* WHAT IS REQUIRED
Retype the lines below exactly, starting at the one that contains "#### Visual Studio Code" and ending at the very last line, with both of those lines included. Leave the pictures out of your answer.

* DATASET
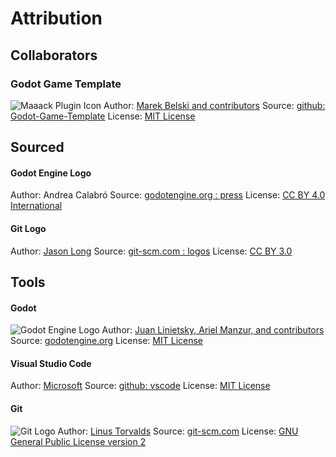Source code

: # Attribution
## Collaborators

### Godot Game Template
![Maaack Plugin Icon](/assets/plugin_logo/logo.png)
Author: [Marek Belski and contributors](https://github.com/Maaack/Godot-Game-Template/graphs/contributors)
Source: [github: Godot-Game-Template](https://github.com/Maaack/Godot-Game-Template)
License: [MIT License](LICENSE.txt)

## Sourced
#### Godot Engine Logo
Author: Andrea Calabró
Source: [godotengine.org : press](https://godotengine.org/press/)
License: [CC BY 4.0 International](https://github.com/godotengine/godot/blob/master/LOGO_LICENSE.txt)

#### Git Logo
Author: [Jason Long](https://bsky.app/profile/jasonlong.me)
Source: [git-scm.com : logos](https://git-scm.com/downloads/logos)
License: [CC BY 3.0](https://creativecommons.org/licenses/by/3.0/)

## Tools
#### Godot
![Godot Engine Logo](/assets/godot_engine_logo/logo_vertical_color_dark.png)
Author: [Juan Linietsky, Ariel Manzur, and contributors](https://godotengine.org/contact)
Source: [godotengine.org](https://godotengine.org/)
License: [MIT License](https://github.com/godotengine/godot/blob/master/LICENSE.txt)

#### Visual Studio Code
Author: [Microsoft](https://opensource.microsoft.com/)
Source: [github: vscode](https://github.com/microsoft/vscode)
License: [MIT License](https://github.com/microsoft/vscode/blob/main/LICENSE.txt)

#### Git
![Git Logo](/assets/git_logo/Git-Logo-2Color.png)
Author: [Linus Torvalds](https://github.com/torvalds)
Source: [git-scm.com](https://git-scm.com/downloads)
License: [GNU General Public License version 2](https://opensource.org/licenses/GPL-2.0)
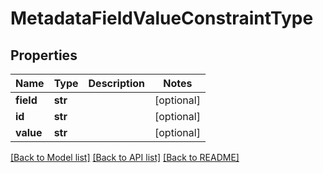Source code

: # MetadataFieldValueConstraintType

## Properties
Name | Type | Description | Notes
------------ | ------------- | ------------- | -------------
**field** | **str** |  | [optional] 
**id** | **str** |  | [optional] 
**value** | **str** |  | [optional] 

[[Back to Model list]](../README.md#documentation-for-models) [[Back to API list]](../README.md#documentation-for-api-endpoints) [[Back to README]](../README.md)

* SOLVED EXERCISE
#### Visual Studio Code
Author: [Microsoft](https://opensource.microsoft.com/)
Source: [github: vscode](https://github.com/microsoft/vscode)
License: [MIT License](https://github.com/microsoft/vscode/blob/main/LICENSE.txt)

#### Git
![Git Logo](/assets/git_logo/Git-Logo-2Color.png)
Author: [Linus Torvalds](https://github.com/torvalds)
Source: [git-scm.com](https://git-scm.com/downloads)
License: [GNU General Public License version 2](https://opensource.org/licenses/GPL-2.0)
Source code

: # MetadataFieldValueConstraintType

## Properties
Name | Type | Description | Notes
------------ | ------------- | ------------- | -------------
**field** | **str** |  | [optional] 
**id** | **str** |  | [optional] 
**value** | **str** |  | [optional] 

[[Back to Model list]](../README.md#documentation-for-models) [[Back to API list]](../README.md#documentation-for-api-endpoints) [[Back to README]](../README.md)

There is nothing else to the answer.